We watched LeBron drag some of the world’s richest men to Cleveland to hold free agent meetings. They all came ready to roll, ready to make a pitch. Before this happened, Fox Sports' Steven A. Smith told us he was going to Miami. We all laughed. We all thought he was just looking to get back on ESPN. We had seen misinformation about who the Cavs next head coach would be. ESPN had different reporters saying different teams. I would hear one thing and think it was a misdirection to another. I believed nobody. I thought LeBron was going to stay for the money.

Players often talk about being businessmen. It is a business. We all know it. LeBron was meeting with some of the most powerful men in the world. He showed up in sweat suits and shorts. That’s not what you wear to a business meeting. It’s what you wear to a game. Guess what? To LeBron James, who wears some very fine suits, this was all a game. A game that was over before anybody walked in the door. He knew where he was going. But, I thought because the Cavs had one of the last cracks. They were going to win.

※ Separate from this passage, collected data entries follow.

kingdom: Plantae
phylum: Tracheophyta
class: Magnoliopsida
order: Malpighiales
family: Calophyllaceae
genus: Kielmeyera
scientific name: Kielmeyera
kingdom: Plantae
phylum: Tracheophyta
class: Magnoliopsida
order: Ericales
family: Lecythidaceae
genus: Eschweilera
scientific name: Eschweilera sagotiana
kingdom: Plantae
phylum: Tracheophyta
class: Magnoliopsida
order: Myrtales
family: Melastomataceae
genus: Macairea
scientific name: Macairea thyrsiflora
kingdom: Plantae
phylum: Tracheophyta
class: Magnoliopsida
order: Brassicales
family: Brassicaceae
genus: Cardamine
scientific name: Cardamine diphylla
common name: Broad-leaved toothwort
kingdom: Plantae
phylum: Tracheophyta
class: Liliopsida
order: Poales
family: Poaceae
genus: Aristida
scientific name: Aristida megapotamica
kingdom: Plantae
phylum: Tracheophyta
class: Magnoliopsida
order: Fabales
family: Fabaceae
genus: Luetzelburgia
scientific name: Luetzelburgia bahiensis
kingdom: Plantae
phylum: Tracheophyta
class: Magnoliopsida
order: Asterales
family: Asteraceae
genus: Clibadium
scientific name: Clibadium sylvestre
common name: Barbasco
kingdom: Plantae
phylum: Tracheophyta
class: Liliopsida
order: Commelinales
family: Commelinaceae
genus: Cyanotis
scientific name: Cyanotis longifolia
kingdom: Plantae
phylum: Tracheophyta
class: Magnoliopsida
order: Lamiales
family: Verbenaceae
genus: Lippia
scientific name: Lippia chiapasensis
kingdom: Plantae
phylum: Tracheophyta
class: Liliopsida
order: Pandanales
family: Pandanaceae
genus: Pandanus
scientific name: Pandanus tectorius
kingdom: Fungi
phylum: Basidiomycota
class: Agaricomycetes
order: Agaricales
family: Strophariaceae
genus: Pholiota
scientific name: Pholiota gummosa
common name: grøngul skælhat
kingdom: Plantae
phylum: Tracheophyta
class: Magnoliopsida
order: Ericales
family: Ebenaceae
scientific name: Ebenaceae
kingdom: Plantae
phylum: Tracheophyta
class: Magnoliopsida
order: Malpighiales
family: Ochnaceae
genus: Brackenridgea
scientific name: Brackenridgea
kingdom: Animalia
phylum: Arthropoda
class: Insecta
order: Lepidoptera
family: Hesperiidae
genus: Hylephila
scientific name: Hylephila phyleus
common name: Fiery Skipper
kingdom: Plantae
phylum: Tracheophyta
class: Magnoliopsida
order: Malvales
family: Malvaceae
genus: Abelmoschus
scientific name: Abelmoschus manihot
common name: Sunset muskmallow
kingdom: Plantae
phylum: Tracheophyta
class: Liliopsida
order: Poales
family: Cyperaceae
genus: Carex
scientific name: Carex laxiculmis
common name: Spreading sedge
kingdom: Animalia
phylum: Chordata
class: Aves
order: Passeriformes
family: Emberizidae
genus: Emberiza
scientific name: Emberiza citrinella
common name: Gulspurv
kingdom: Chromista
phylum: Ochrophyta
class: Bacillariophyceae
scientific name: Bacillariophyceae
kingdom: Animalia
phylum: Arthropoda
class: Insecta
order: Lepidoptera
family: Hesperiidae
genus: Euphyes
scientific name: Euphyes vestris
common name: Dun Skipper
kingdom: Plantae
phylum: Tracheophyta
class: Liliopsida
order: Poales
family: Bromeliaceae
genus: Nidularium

Then came the real dog and pony show: ESPN’s “The Decision.” LeBron was going to announce what he was going to do. James is a man who understood Cleveland sports history and had talked about “The Drive”, “The Fumble” and “The Shot.” For LeBron James to go on the air and not pick Cleveland would mean that he was manufacturing his own place in sports misery. In fact, he even got to name it. The folks in New York bought in, when he said the announcement was in Greenwich, CT. People thought LeBron was going to the Knicks. But, once again, the man I watched, and a man who had wowed audiences around the country, made everyone believe they had a shot.

He picked Miami.

I just gave you all kinds of excuses for things LeBron did that I knew were not right. But, in the end, we should have listened to Stephen A. Smith. In an interview on ESPN 850 WKNR, he said he knew LeBron was going to Miami at least three weeks before anybody said it was true. Smith got it from LeBron’s inner circle, but, he didn’t work for ESPN. If he was right, the ratings would have been a flop. The “E” stands for entertainment, not ethics.

I do believe there are people at ESPN who knew Stephen A. Smith was right. Plus, there must have been an internal debate in Bristol about if the show was right. It just didn’t seem kosher that the station that was airing the event to have reporters or analyst pick different teams. On the outside, it looked like a big ratings ploy, which is questionable from a journalistic point of view, and brilliant from a ratings point of view. Not only will I never trust LeBron James, I will have trouble trusting ESPN again. But, one man on the network stood out: Skip Bayless. From day one he was a LeBron realist. He was right about LeBron. I just didn’t want to listen.

I used to laugh when WTAM’s Mike Trivisonno ripped LeBron. I thought he was only doing it for ratings. He said the things I was thinking. I give him credit for having the guts to go against the grain. I look back at all my excuses and Triv was dead on.

In the end, LeBron wrote his own place in Cleveland sports misery. I watched it happen before my very eyes for over a decade. The problem is that I was blinded by the fact that I want to see a championship in my lifetime. I was willing to bank my hopes on a 25-year-old who is the second best basketball player in the league. I can blame him for what he put Northeast Ohio through, but I blame myself for looking past things I knew in my heart weren’t right.